Last week, I stumbled across this fun little bit from the folks at Cracked: 5 Things The Media Loves Pretending Are News. Go figure; like Jon Stewart and Stephen Colbert, it obviously takes comedians and snarky Gen-X writers to finally expose truth, rather than just report what people say.

Some of my personal favorites in the post are #5: Let's Ask the Idiots About Science. And this statement from that section of the post rings the truest with me:

When it comes to matters of opinion or personal beliefs, it is absolutely the duty of the news media to report both sides...

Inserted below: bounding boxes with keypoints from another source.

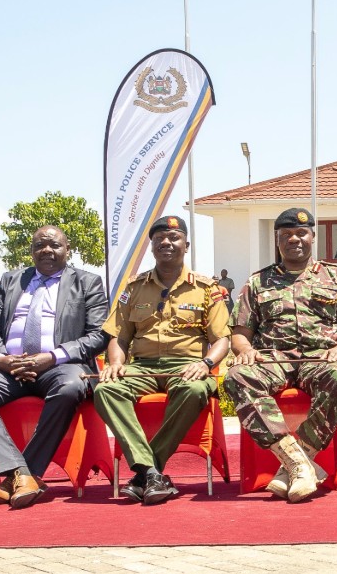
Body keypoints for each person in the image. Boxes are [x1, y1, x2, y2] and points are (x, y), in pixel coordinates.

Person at [226, 208, 337, 503]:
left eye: (301, 233)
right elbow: (239, 331)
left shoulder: (336, 276)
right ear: (277, 240)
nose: (295, 239)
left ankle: (293, 466)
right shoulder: (258, 282)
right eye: (286, 235)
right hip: (273, 359)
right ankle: (297, 463)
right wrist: (246, 351)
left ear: (312, 237)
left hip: (321, 358)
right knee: (237, 376)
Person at [0, 226, 109, 508]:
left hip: (61, 366)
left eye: (54, 245)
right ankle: (21, 475)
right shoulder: (10, 280)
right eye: (40, 245)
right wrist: (1, 359)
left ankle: (19, 475)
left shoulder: (87, 282)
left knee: (72, 386)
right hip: (10, 368)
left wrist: (52, 357)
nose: (47, 250)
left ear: (67, 249)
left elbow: (99, 335)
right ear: (31, 250)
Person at [93, 216, 231, 504]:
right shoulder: (134, 288)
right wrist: (116, 363)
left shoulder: (207, 289)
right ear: (152, 246)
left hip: (187, 366)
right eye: (159, 240)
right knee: (105, 390)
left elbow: (221, 340)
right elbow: (118, 336)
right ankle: (152, 472)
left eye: (173, 238)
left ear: (186, 244)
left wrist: (205, 365)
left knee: (194, 389)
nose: (166, 243)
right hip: (141, 367)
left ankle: (145, 471)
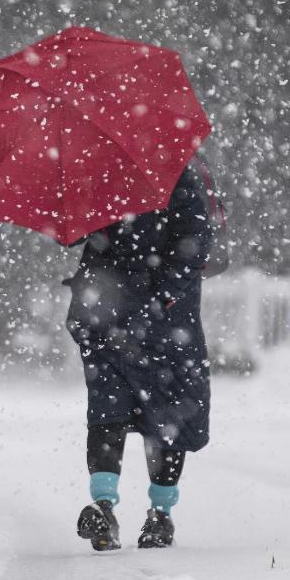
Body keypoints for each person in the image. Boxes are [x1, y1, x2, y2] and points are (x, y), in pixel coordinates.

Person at [64, 159, 214, 551]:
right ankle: (103, 506)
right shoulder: (93, 170)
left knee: (167, 415)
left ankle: (160, 515)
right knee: (107, 409)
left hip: (163, 323)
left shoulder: (178, 174)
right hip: (106, 316)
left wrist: (161, 294)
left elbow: (195, 240)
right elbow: (77, 236)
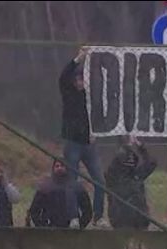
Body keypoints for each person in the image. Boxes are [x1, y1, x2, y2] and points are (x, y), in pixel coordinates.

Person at [60, 47, 107, 227]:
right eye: (78, 79)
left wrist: (95, 132)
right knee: (72, 180)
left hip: (89, 144)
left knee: (100, 181)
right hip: (73, 142)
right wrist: (78, 59)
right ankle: (73, 217)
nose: (80, 82)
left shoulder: (89, 97)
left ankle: (98, 216)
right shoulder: (69, 94)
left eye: (82, 79)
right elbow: (63, 77)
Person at [104, 136, 156, 230]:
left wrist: (141, 148)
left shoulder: (136, 175)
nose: (129, 163)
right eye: (127, 160)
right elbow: (112, 169)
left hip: (140, 220)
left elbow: (151, 163)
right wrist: (126, 147)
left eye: (132, 161)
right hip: (121, 221)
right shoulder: (114, 177)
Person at [29, 159, 92, 229]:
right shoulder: (45, 188)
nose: (59, 168)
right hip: (50, 229)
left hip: (72, 230)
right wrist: (42, 227)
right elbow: (34, 210)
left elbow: (87, 210)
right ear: (53, 168)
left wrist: (81, 225)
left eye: (62, 166)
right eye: (57, 166)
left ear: (66, 168)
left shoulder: (77, 187)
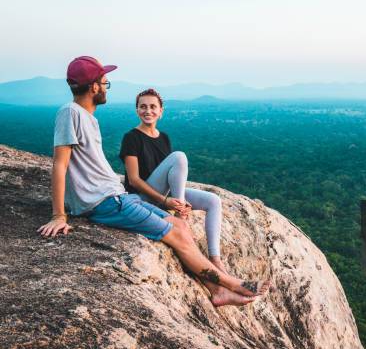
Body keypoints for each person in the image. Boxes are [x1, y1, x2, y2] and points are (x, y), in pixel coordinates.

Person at [37, 56, 270, 307]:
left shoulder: (86, 117)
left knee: (182, 228)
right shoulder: (70, 113)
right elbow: (60, 164)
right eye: (104, 82)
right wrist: (59, 214)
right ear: (94, 87)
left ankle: (217, 290)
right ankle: (234, 284)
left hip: (118, 198)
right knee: (176, 235)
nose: (106, 87)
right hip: (105, 202)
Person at [119, 88, 227, 272]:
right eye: (143, 106)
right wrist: (166, 201)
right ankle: (180, 215)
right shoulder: (131, 138)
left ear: (161, 111)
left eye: (153, 107)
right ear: (137, 110)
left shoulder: (164, 138)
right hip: (141, 199)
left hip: (164, 195)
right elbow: (134, 180)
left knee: (213, 201)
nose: (148, 111)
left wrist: (172, 198)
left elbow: (170, 175)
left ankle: (215, 259)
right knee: (179, 156)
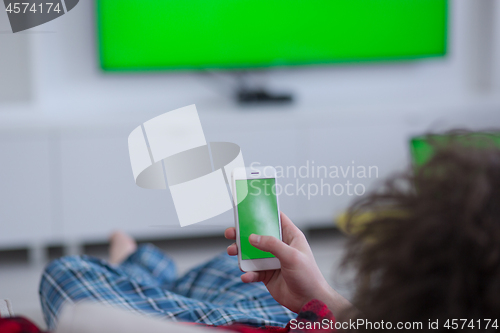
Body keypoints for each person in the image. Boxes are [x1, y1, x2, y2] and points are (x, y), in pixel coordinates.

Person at [39, 133, 500, 332]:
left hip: (263, 325)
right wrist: (325, 296)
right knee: (231, 269)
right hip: (310, 314)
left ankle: (135, 261)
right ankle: (138, 264)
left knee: (68, 275)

When it comes to matters of fact, however, they absolutely do not have that duty. Particularly when it comes to technical or scientific matters where it takes somebody with training to speak knowledgably on the subject.

If we're talking about if, say, vaccines cause autism, we need to hear from scientists. That's a scientific issue. We do not need to hear from Jenny McCarthy or Jim fucking Carrey, in the name of giving "both sides." Jim and Jenny don't get a side. They have no background in the subject, and it's one that requires fucking background.
The MSM, in my mind, regularly confuses FACT with OPINION. Just because someone has something to say on a subject doesn't qualify them to say it, it doesn't mean it's true or even partially true, and it doesn't mean you have to report it, except that you might be ripping on it. As Senator Daniel Patrick Moynihan famously said: "you are entitled to your own opinion, but you are not entitled to your own facts."